● **Work order**: Render the stretch from the line containing "Nàng lựa thêm" through the final line as a numbered list, skipping any blank lines and leaving out the pictures.

● **Input**:
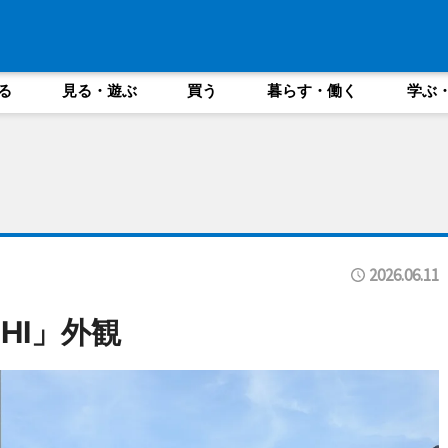
る
見る・遊ぶ
買う
暮らす・働く
学ぶ
2026.06.11
OSHI」外観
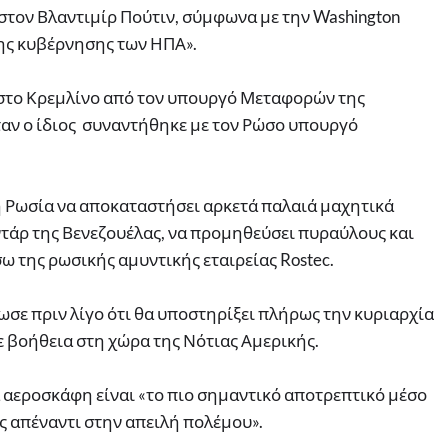
στον Βλαντιμίρ Πούτιν, σύμφωνα με την Washington
της κυβέρνησης των ΗΠΑ».
στο Κρεμλίνο από τον υπουργό Μεταφορών της
ταν ο ίδιος συναντήθηκε με τον Ρώσο υπουργό
η Ρωσία να αποκαταστήσει αρκετά παλαιά μαχητικά
τάρ της Βενεζουέλας, να προμηθεύσει πυραύλους και
ω της ρωσικής αμυντικής εταιρείας Rostec.
σε πριν λίγο ότι θα υποστηρίξει πλήρως την κυριαρχία
ε βοήθεια στη χώρα της Νότιας Αμερικής.
 αεροσκάφη είναι «το πιο σημαντικό αποτρεπτικό μέσο
ς απέναντι στην απειλή πολέμου».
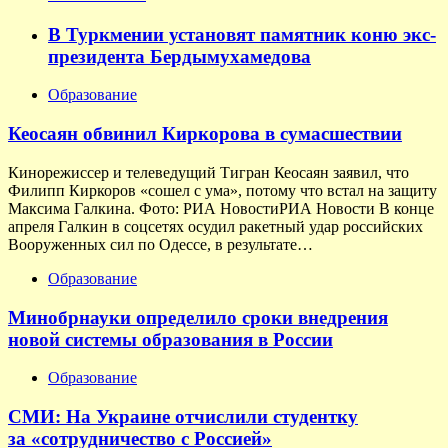
В Туркмении установят памятник коню экс-
президента Бердымухамедова
Образование
Кеосаян обвинил Киркорова в сумасшествии
Кинорежиссер и телеведущий Тигран Кеосаян заявил, что
Филипп Киркоров «сошел с ума», потому что встал на защиту
Максима Галкина. Фото: РИА НовостиРИА Новости В конце
апреля Галкин в соцсетях осудил ракетный удар российских
Вооруженных сил по Одессе, в результате…
Образование
Минобрнауки определило сроки внедрения
новой системы образования в России
Образование
СМИ: На Украине отчислили студентку
за «сотрудничество с Россией»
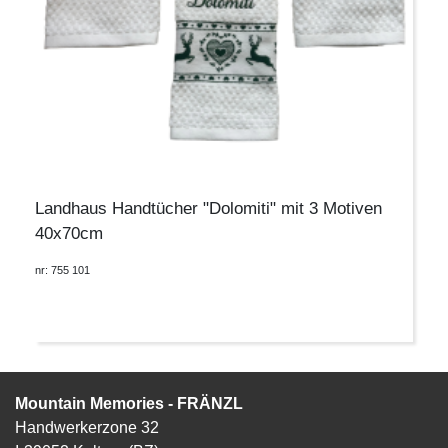
Landhaus Handtücher "Dolomiti" mit 3 Motiven
40x70cm
nr: 755 101
Mountain Memories - FRÄNZL
Handwerkerzone 32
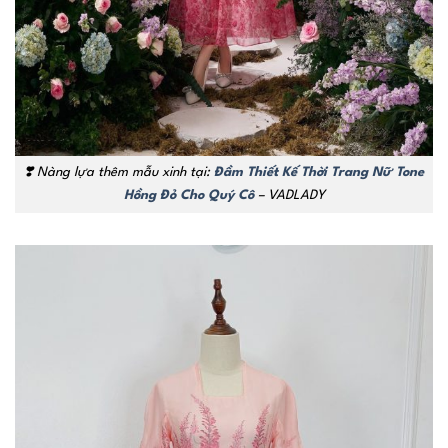
❣️ Nàng lựa thêm mẫu xinh tại:
Đầm Thiết Kế Thời Trang Nữ Tone
Hồng Đỏ Cho Quý Cô
– VADLADY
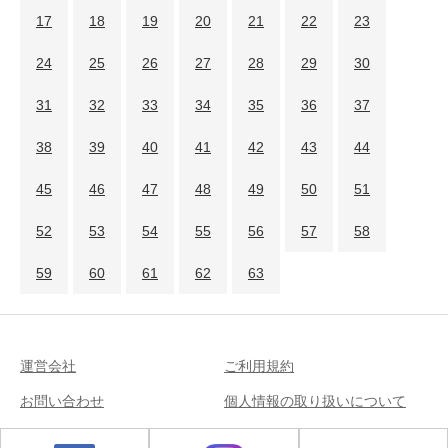
17
18
19
20
21
22
23
24
25
26
27
28
29
30
31
32
33
34
35
36
37
38
39
40
41
42
43
44
45
46
47
48
49
50
51
52
53
54
55
56
57
58
59
60
61
62
63
運営会社
ご利用規約
お問い合わせ
個人情報の取り扱いについて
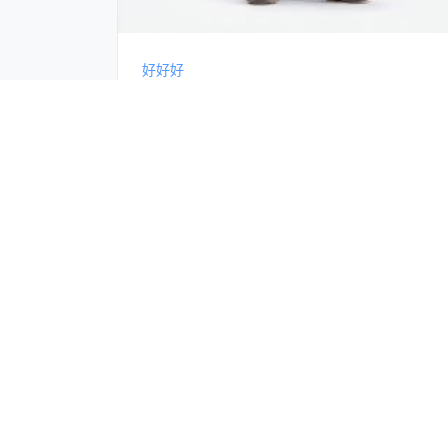
好好好
分享于12月11日, 2025年
袁楚然
我的工作室
关注工作室
我的关注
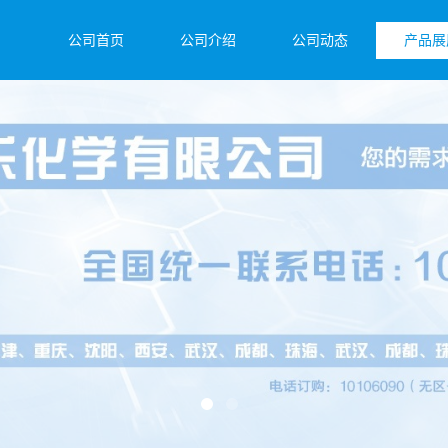
公司首页
公司介绍
公司动态
产品展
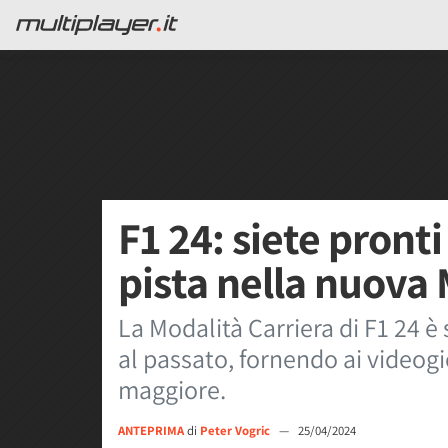
F1 24: siete pront
pista nella nuova 
La Modalità Carriera di F1 24 è
al passato, fornendo ai videogi
maggiore.
ANTEPRIMA
di
Peter Vogric
—
25/04/2024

● **Output**:
1. ❣️ Nàng lựa thêm mẫu xinh tại:
2. Đầm Thiết Kế Thời Trang Nữ Tone
3. Hồng Đỏ Cho Quý Cô
4. – VADLADY
5. 17
6. 18
7. 19
8. 20
9. 21
10. 22
11. 23
12. 24
13. 25
14. 26
15. 27
16. 28
17. 29
18. 30
19. 31
20. 32
21. 33
22. 34
23. 35
24. 36
25. 37
26. 38
27. 39
28. 40
29. 41
30. 42
31. 43
32. 44
33. 45
34. 46
35. 47
36. 48
37. 49
38. 50
39. 51
40. 52
41. 53
42. 54
43. 55
44. 56
45. 57
46. 58
47. 59
48. 60
49. 61
50. 62
51. 63
52. 運営会社
53. ご利用規約
54. お問い合わせ
55. 個人情報の取り扱いについて
56. 好好好
57. 分享于12月11日, 2025年
58. 袁楚然
59. 我的工作室
60. 关注工作室
61. 我的关注
62. 公司首页
63. 公司介绍
64. 公司动态
65. 产品展
66. F1 24: siete pront
67. pista nella nuova 
68. La Modalità Carriera di F1 24 è
69. al passato, fornendo ai videogi
70. maggiore.
71. ANTEPRIMA
72. di
73. Peter Vogric
74. —
75. 25/04/2024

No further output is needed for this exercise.